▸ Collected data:
::::
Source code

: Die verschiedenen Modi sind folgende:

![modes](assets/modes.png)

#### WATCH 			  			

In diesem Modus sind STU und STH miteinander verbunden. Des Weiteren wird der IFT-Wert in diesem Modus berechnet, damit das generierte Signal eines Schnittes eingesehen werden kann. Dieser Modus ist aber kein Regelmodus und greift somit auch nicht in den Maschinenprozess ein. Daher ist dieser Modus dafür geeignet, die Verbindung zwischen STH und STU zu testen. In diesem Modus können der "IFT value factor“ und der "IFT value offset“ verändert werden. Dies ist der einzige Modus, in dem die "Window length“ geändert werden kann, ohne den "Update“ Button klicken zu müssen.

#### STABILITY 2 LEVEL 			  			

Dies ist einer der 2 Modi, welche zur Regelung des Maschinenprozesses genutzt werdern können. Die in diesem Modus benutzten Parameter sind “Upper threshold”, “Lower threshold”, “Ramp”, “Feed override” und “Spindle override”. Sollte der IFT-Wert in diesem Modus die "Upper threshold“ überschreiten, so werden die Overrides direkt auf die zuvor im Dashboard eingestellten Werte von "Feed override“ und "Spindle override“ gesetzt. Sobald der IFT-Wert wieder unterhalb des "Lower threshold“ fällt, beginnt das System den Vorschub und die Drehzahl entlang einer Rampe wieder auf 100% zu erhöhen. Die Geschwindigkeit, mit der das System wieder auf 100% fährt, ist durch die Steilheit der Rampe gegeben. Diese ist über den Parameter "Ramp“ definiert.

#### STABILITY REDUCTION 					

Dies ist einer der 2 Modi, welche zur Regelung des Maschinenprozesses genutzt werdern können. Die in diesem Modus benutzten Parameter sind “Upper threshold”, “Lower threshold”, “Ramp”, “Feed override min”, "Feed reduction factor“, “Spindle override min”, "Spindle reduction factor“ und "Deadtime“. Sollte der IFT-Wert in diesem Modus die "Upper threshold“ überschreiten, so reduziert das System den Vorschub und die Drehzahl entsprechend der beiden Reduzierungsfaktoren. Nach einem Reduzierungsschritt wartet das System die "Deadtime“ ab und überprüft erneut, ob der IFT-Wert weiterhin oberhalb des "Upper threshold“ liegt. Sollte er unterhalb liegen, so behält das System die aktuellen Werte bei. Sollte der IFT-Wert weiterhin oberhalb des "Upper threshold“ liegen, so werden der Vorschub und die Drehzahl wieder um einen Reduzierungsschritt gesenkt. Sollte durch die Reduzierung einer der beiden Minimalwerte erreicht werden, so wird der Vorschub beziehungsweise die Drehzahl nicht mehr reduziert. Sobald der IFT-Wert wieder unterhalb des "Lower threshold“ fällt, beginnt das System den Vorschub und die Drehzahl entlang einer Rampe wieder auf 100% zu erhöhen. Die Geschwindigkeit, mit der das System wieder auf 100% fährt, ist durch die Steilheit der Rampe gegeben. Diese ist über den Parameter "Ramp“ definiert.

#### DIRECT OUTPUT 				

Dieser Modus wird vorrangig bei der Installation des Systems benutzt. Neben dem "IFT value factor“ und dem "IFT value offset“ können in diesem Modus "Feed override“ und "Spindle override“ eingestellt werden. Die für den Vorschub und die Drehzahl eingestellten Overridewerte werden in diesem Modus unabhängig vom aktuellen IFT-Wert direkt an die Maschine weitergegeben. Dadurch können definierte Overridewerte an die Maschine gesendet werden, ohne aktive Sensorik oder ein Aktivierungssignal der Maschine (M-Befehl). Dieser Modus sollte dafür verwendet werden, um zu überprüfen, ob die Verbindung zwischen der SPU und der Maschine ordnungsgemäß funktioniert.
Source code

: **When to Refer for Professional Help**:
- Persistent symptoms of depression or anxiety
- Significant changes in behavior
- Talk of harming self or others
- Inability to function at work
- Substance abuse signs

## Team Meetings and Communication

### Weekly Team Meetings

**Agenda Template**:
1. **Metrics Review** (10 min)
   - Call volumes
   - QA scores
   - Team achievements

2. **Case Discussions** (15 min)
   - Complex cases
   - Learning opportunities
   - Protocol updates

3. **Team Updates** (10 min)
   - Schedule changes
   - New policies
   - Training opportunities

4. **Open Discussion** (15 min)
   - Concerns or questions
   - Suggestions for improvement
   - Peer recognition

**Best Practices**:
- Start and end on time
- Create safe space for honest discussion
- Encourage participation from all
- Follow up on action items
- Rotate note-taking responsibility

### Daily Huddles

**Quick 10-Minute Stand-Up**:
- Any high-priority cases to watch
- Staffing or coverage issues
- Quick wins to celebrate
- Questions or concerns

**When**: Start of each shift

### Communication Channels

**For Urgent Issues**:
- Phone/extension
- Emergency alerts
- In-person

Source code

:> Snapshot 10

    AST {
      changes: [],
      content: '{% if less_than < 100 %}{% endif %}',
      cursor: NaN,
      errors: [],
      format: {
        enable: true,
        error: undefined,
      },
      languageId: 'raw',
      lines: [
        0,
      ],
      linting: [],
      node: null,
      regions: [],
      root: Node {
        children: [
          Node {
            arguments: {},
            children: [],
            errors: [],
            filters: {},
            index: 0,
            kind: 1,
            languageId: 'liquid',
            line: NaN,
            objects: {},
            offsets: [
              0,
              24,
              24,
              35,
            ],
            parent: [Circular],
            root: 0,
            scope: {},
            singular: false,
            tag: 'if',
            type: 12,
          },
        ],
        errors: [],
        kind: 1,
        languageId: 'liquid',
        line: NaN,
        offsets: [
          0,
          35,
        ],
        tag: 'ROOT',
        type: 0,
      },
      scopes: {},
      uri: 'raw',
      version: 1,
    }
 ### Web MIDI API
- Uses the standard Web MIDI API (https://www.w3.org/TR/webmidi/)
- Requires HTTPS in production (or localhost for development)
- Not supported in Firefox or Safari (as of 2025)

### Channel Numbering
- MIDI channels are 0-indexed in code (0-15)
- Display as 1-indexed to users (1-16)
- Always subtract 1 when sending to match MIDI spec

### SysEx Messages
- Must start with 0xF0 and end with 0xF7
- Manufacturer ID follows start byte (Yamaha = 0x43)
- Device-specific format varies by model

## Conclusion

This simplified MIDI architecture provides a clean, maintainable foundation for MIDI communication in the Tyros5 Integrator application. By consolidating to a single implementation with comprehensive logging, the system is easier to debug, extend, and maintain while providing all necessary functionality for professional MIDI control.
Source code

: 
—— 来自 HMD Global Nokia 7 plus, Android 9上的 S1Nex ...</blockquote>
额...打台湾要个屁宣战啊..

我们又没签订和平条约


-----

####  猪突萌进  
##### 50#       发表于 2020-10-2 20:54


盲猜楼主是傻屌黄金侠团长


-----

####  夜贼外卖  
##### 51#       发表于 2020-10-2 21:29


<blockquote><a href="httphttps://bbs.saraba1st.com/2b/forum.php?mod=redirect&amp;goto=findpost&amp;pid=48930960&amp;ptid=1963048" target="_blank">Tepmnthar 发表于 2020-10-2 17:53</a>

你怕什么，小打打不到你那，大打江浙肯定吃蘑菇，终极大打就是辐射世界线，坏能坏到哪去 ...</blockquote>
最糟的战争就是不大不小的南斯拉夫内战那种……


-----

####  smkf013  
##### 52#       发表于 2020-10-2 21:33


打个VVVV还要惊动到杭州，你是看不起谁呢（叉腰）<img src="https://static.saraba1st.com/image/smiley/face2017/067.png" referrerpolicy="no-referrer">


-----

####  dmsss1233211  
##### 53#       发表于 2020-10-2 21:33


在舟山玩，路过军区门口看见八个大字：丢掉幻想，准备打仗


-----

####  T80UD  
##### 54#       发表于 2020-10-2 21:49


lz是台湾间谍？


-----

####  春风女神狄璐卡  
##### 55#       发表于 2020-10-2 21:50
::::
▸ DIRECTIONS FOR THIS TASK:
How many lines in the rows contain the string "changes"? Case counts. Give only the number.

▸ EXERCISE ANSWER:
3